Она смотрит на меня, раздумывая, стоит ли принимать предложение. Наконец отвечает:
– Ладно, давайте, мало ли вдруг.
Я достаю из рюкзака стикер и быстро черкаю на нем номер. Отдаю ей.
– Могли бы просто меня набрать, – отвечает она, не понимая, что ей делать с этим листочком.
– Мне нравится писать на бумаге, это дарит ощущение, что я оставляю в этом мире след.
Аделаида с дочкой аплодируют, к моему огромному стыду.
– Ладно, пойдемте, – говорит Аделаида, спасая меня из затруднения.
– Только не закрывайте дверь, поэтессы! – кричит нам вслед Шерсть-С-Примесью-Шелка, направляясь к подсобке. – Может, еще кто-нибудь зайдет. – И добавляет шепотом, но так, что все равно слышно: – Тот, у кого поменьше идей и побольше денег.
Когда мы выходим, Аделаида просит меня оставить свой номер и ей.
– А тебе-то зачем? Можешь просто спуститься и постучать, – отвечаю я. – Я живу прямо под вами.
– Постучусь – не успеешь оглянуться! – говорит она и хватает меня за руку. – А знаешь, лучше ты прямо сейчас поднимайся к нам. Хочу показать тебе свои творения.
14
Двадцать два года я не видела другого дома, кроме Крепости и бабушкиной квартиры. Я воображала их, эти чужие жилища, как воображала и чужие жизни. Я пожирала глазами дома, которые мелькали в фильмах, примечала каждую подробность: где герои держат ключи, какой у них на кухне холодильник, есть ли ковры или кровать с балдахином (я бы тоже такую себе хотела), на каком этаже живут, есть ли у них сад. В кино дома, как зеркала, отражали характер своих обитателей, но в жизни, как дала мне понять работа, все не совсем так. Реальные дома обнажают самые непостижимые стороны нашей души и порой удивляют даже своих хозяев.

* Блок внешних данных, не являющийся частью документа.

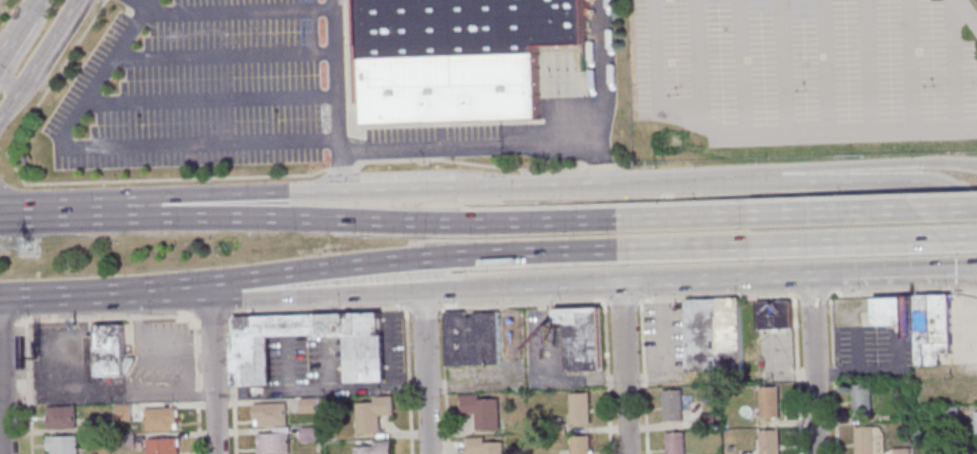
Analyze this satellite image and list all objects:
road: (70, 3)
road: (229, 13)
road: (964, 15)
road: (17, 27)
road: (55, 28)
building: (480, 38)
road: (21, 48)
road: (222, 59)
road: (33, 63)
road: (694, 63)
road: (950, 63)
road: (909, 64)
road: (866, 65)
road: (823, 66)
road: (781, 67)
road: (739, 68)
parking lot: (808, 69)
parking lot: (207, 84)
road: (15, 91)
road: (335, 95)
road: (209, 103)
road: (760, 135)
road: (118, 147)
road: (730, 174)
road: (864, 180)
road: (420, 187)
road: (225, 193)
road: (17, 204)
road: (66, 210)
road: (861, 210)
road: (25, 211)
road: (7, 212)
road: (420, 221)
road: (862, 242)
power tower: (26, 247)
road: (475, 254)
road: (964, 265)
road: (893, 271)
road: (964, 273)
road: (678, 278)
road: (104, 293)
road: (365, 293)
road: (601, 300)
building: (892, 311)
road: (209, 314)
road: (96, 317)
building: (773, 319)
building: (930, 328)
road: (422, 338)
building: (580, 338)
building: (711, 338)
building: (468, 339)
parking lot: (872, 346)
road: (854, 350)
building: (105, 351)
road: (897, 351)
road: (211, 356)
building: (363, 359)
road: (812, 364)
building: (156, 365)
road: (622, 366)
road: (855, 370)
road: (795, 374)
road: (831, 374)
road: (642, 376)
road: (605, 377)
road: (407, 380)
road: (441, 380)
road: (196, 384)
road: (229, 384)
road: (27, 387)
road: (319, 390)
building: (858, 400)
building: (307, 405)
building: (768, 405)
building: (577, 408)
building: (674, 408)
building: (479, 411)
building: (121, 412)
building: (948, 413)
building: (268, 414)
building: (371, 414)
building: (59, 418)
building: (159, 419)
road: (426, 420)
building: (99, 422)
building: (706, 422)
building: (974, 425)
road: (1, 426)
building: (556, 426)
building: (278, 430)
building: (307, 434)
road: (214, 438)
building: (866, 440)
building: (124, 441)
building: (271, 443)
building: (769, 443)
building: (674, 444)
building: (60, 445)
building: (578, 445)
building: (160, 446)
building: (480, 446)
building: (372, 448)
building: (898, 451)
building: (973, 451)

Гостиная Аделаиды вся заставлена растениями и игрушками, повсюду разбросаны платья всевозможных цветов и фасонов, с рисунками, вышивкой, из тюля и шелка. Холодильник сверху донизу обклеен стикерами и открытками, стопка квитанций служит подставкой для кактуса, на седле детского велосипеда балансирует десяток книг. В середине комнаты стоит диван, обитый голубым бархатом оттенка «электрик». Так хочется на него плюхнуться!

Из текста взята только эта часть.